PARAMUS, N.J.--(BUSINESS WIRE)--Movado Group, Inc. (NYSE:MOV) today announced fourth quarter and fiscal year 2016 results for the periods ended January 31, 2016.
Efraim Grinberg, Chairman and Chief Executive Officer, stated, “We are very pleased to end fiscal 2016 with a solid fourth quarter and to have delivered on the annual revenue and earnings targets that we set at the beginning of the year. Our sales increase of 5.5% on a constant currency basis, gross margin expansion and adjusted operating income growth of 3.7% in fiscal 2016 reflect our ability to navigate and execute in a challenging retail environment. Both our fourth quarter and fiscal 2016 performance demonstrate the strength of our Movado brand and licensed brand portfolio, which continue to outperform the overall watch market, as well as the early success of our new collection launches. We are proud of the strong execution by our teams around the world.”
Mr. Grinberg continued, “We remain confident in the positioning of our brands and businesses as we begin fiscal 2017. We expect our owned and licensed brands to continue to benefit from our strong innovation pipeline and our investments in our global infrastructure, which are expected to fuel continued growth despite our expectation that the environment will remain challenging. Notably, we are pleased to have announced today our increase in ownership to 100% in our joint venture subsidiaries in France and Germany, which will allow us to maximize the potential for our brands in these key markets. Our plans for fiscal 2017 call for a challenged global economy and retail environment, yet we are continuing to invest for the long-term growth of the company. We expect the continued implementation of our stated strategy by our talented team to result in sustained long-term profitable growth for our company and increased value for our shareholders.”

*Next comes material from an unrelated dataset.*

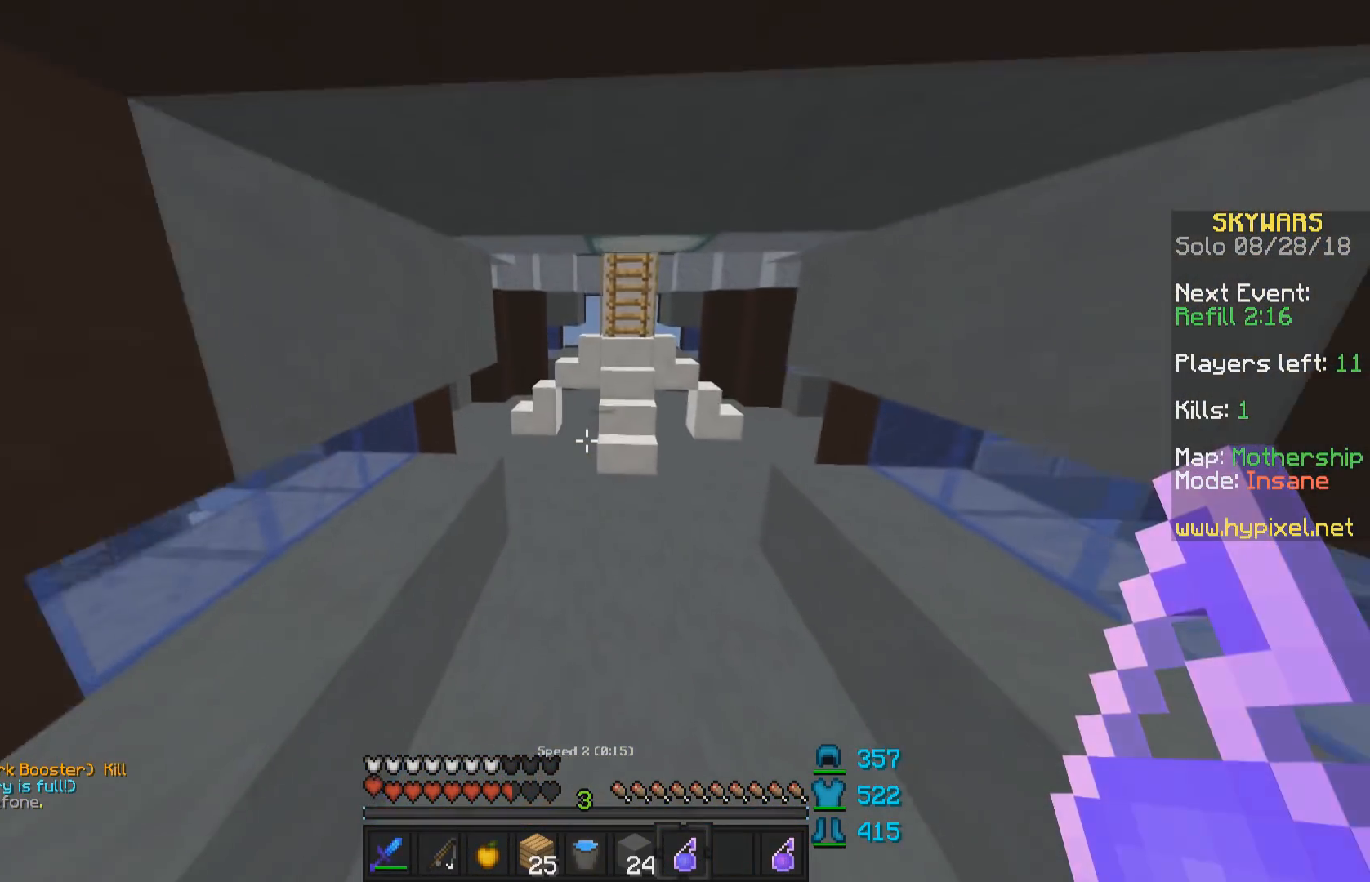
{"keys": ["w"], "mouse": [], "events": []}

Mr. Grinberg added, “Our balance sheet remains exceptionally strong, with approximately $228 million in cash and inventory down over the prior year. Our strong financial position allowed us to repurchase close to 1,860,000 shares for $48.7 million in fiscal 2016. Additionally, we are pleased to announce that our Board of Directors authorized a new $50 million share repurchase program and has also approved an 18% increase in our quarterly dividend to $0.13 per share.”
In a separate press release issued today, the Company also announced that Rick Coté, Vice Chairman and Chief Operating Officer, will retire in June 2016. Mr. Coté will remain on the Board of Directors of Movado Group, in which capacity he will continue to serve as a trusted advisor to the Company. The Company does not plan to replace the Chief Operating Officer role.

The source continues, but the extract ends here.